• Provided entries:

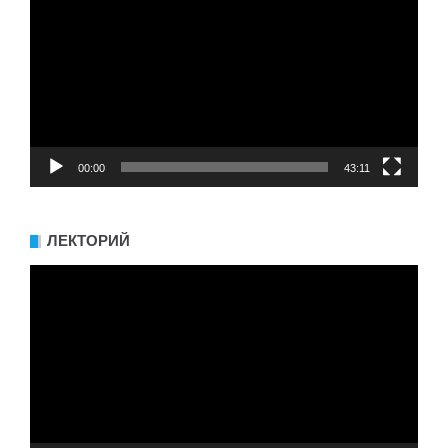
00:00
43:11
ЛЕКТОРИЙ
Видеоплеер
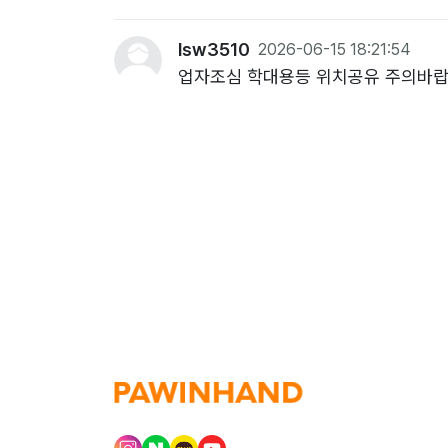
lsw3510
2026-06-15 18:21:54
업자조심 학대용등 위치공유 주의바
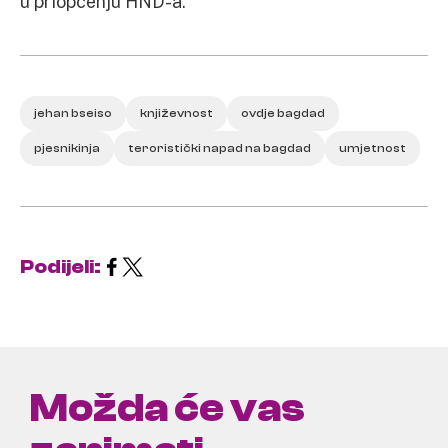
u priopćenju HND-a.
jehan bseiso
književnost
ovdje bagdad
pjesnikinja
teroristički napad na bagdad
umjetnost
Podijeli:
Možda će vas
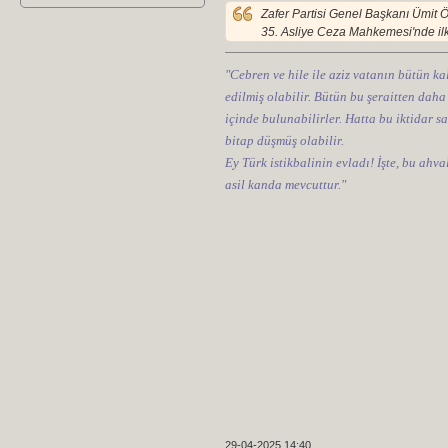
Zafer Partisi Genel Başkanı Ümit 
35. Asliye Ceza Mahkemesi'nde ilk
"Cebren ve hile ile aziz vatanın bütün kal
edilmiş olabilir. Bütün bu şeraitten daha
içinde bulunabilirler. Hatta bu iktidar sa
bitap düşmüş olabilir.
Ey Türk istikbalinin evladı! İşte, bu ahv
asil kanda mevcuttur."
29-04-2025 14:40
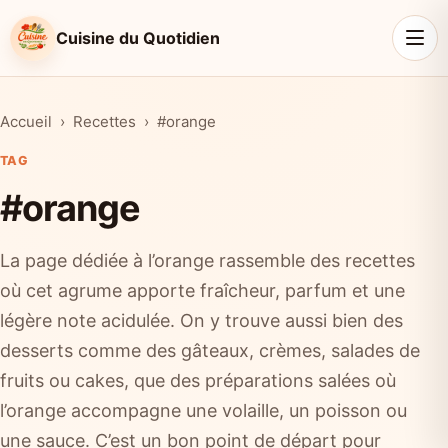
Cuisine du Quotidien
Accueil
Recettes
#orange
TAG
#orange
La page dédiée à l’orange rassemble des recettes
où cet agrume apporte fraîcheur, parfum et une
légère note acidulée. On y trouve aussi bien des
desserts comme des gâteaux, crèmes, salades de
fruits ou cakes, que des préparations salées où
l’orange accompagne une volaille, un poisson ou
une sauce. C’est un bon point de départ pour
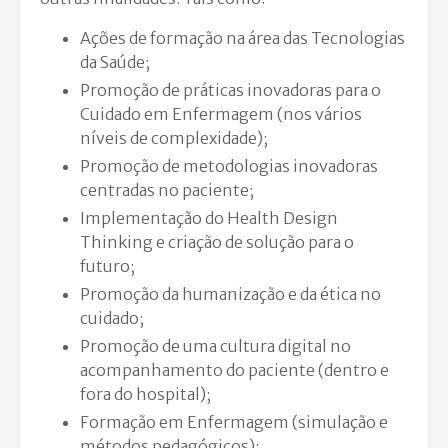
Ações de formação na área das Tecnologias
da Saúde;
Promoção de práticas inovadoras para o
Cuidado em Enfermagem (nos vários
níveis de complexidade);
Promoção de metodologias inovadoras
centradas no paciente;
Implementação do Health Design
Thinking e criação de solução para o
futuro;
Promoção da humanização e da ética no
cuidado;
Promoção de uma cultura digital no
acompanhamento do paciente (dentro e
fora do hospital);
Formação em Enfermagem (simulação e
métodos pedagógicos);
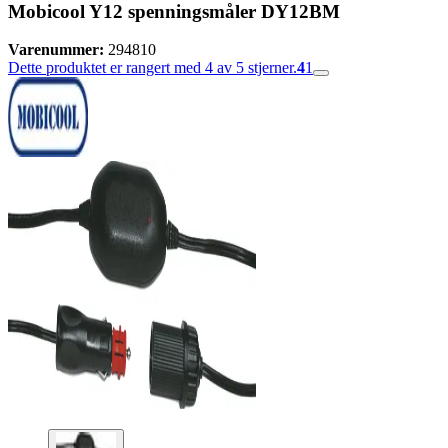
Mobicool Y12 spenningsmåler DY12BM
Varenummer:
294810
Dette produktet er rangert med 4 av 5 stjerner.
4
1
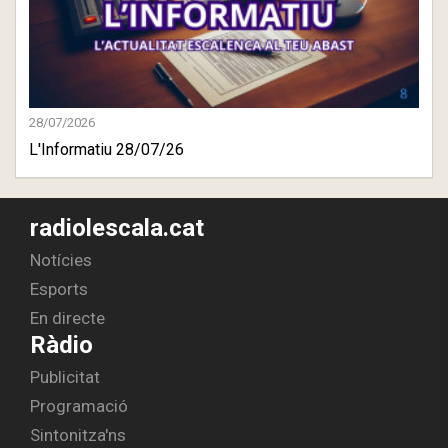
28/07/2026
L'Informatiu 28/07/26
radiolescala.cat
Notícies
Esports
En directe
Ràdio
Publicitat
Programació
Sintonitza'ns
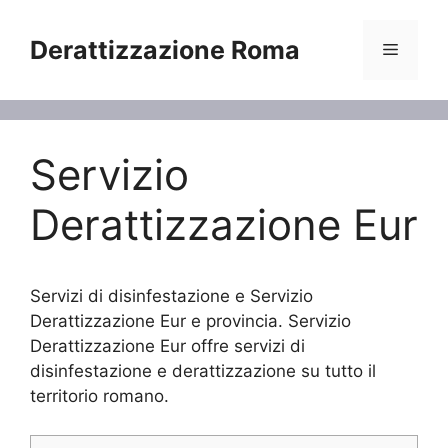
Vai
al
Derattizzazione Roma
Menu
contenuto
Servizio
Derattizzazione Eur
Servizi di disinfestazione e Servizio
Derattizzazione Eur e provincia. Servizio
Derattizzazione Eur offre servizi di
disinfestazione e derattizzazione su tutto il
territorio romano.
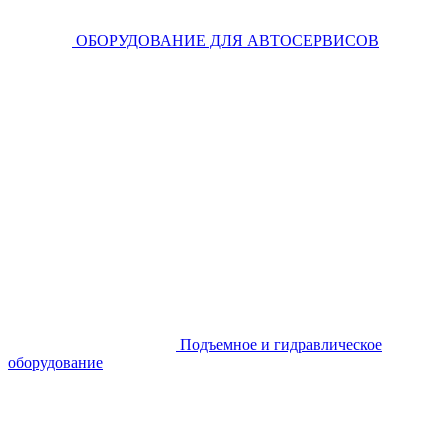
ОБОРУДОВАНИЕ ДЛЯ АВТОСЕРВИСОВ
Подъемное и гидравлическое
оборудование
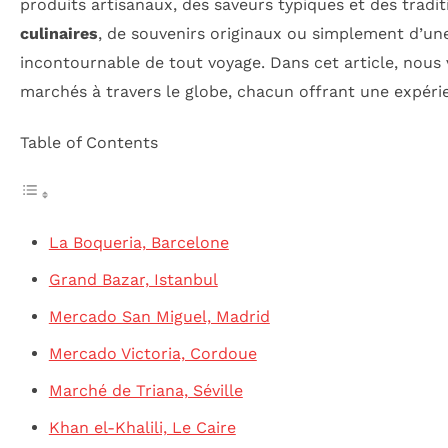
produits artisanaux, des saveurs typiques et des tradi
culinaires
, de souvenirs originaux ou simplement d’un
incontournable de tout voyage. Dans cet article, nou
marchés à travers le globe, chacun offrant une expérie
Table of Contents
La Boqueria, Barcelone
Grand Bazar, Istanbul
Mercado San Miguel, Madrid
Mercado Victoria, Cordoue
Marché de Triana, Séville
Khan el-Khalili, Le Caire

---

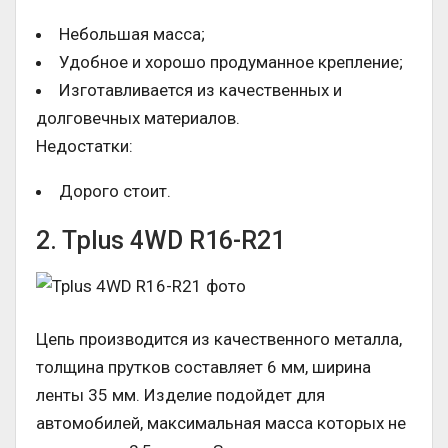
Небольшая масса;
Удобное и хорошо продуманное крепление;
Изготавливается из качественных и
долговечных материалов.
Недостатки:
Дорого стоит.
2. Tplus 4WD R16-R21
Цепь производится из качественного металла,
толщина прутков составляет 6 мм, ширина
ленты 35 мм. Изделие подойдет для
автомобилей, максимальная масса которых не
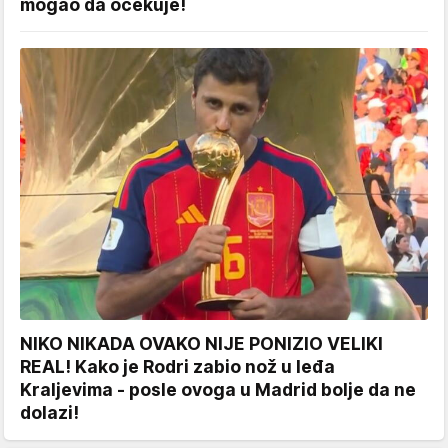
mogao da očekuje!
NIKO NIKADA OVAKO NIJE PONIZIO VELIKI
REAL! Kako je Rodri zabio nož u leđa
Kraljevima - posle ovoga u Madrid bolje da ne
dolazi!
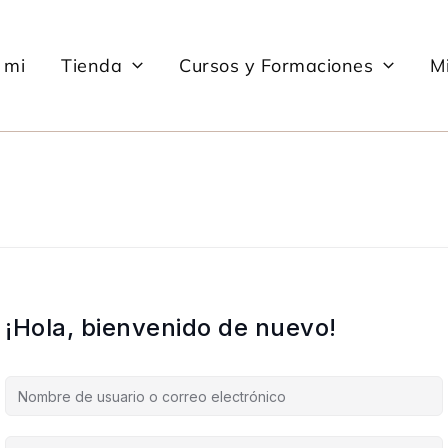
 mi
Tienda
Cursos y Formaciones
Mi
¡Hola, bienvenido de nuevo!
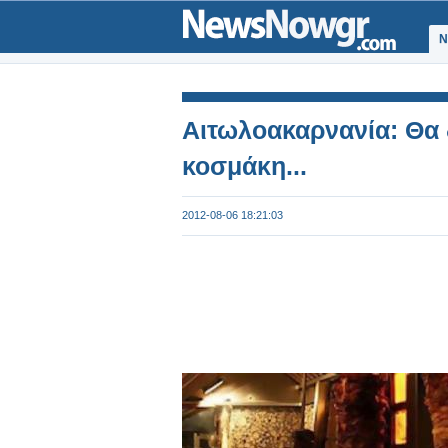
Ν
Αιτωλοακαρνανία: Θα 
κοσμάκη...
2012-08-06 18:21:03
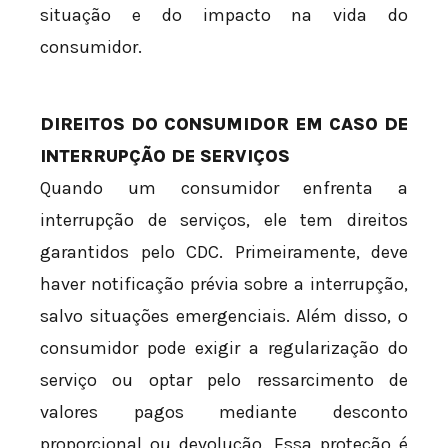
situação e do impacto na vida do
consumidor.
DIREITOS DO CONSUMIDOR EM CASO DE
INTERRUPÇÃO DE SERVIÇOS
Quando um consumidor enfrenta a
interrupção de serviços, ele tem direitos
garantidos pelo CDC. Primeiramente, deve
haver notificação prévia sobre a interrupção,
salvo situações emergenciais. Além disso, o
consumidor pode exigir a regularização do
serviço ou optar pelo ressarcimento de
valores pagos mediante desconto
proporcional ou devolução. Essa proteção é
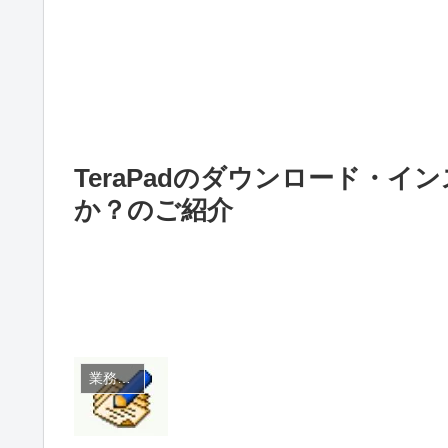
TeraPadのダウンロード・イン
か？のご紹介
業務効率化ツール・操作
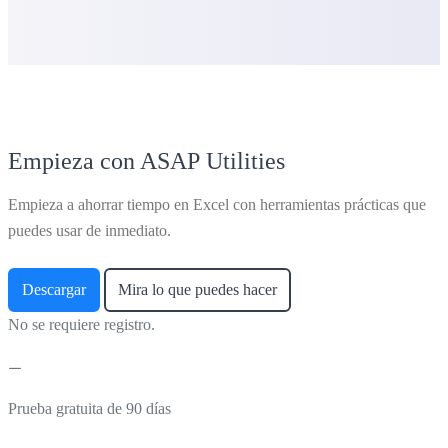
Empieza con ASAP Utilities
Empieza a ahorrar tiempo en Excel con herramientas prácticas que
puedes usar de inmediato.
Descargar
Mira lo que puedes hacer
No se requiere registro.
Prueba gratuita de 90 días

---

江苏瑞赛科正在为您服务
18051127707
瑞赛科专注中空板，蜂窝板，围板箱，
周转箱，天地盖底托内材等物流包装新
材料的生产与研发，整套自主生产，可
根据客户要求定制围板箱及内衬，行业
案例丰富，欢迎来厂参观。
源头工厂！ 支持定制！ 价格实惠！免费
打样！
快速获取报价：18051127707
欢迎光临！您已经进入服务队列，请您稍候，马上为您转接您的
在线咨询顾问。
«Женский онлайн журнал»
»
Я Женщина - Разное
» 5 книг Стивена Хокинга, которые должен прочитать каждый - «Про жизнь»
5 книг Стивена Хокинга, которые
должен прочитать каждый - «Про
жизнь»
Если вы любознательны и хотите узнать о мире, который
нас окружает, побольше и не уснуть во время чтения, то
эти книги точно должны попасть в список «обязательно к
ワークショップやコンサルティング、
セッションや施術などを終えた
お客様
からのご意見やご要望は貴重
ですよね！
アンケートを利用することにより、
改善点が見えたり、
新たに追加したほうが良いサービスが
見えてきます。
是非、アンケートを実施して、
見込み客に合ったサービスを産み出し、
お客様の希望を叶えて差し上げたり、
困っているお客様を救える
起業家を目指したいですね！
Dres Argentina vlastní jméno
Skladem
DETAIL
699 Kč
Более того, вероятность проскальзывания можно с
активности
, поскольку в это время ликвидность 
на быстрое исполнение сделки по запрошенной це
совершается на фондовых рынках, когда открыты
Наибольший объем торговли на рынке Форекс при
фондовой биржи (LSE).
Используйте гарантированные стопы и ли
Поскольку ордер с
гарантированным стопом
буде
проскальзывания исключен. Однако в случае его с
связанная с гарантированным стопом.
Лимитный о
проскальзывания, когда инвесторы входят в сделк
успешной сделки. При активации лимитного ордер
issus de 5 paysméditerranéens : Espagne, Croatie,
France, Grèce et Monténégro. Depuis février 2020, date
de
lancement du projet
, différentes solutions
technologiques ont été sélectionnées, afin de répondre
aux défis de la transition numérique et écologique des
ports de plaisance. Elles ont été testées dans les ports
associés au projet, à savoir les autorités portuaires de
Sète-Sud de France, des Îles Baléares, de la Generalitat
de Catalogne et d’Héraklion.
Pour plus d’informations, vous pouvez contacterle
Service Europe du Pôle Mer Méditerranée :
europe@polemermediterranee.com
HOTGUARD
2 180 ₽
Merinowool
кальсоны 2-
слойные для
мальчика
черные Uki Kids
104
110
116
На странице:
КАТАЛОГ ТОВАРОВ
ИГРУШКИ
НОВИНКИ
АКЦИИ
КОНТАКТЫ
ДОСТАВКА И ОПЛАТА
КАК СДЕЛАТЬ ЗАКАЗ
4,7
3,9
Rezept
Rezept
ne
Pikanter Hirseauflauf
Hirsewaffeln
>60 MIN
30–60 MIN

• Task item: Present the section of the items that begins with the line containing "u priopćenju HND-a." and ends with the line containing "Možda će vas", both lines included, as a Markdown table with the columns Row and Line Text. Omit any blank lines.

• Task answer:
| Row | Line Text |
|---|---|
| 1 | u priopćenju HND-a. |
| 2 | jehan bseiso |
| 3 | književnost |
| 4 | ovdje bagdad |
| 5 | pjesnikinja |
| 6 | teroristički napad na bagdad |
| 7 | umjetnost |
| 8 | Podijeli: |
| 9 | Možda će vas |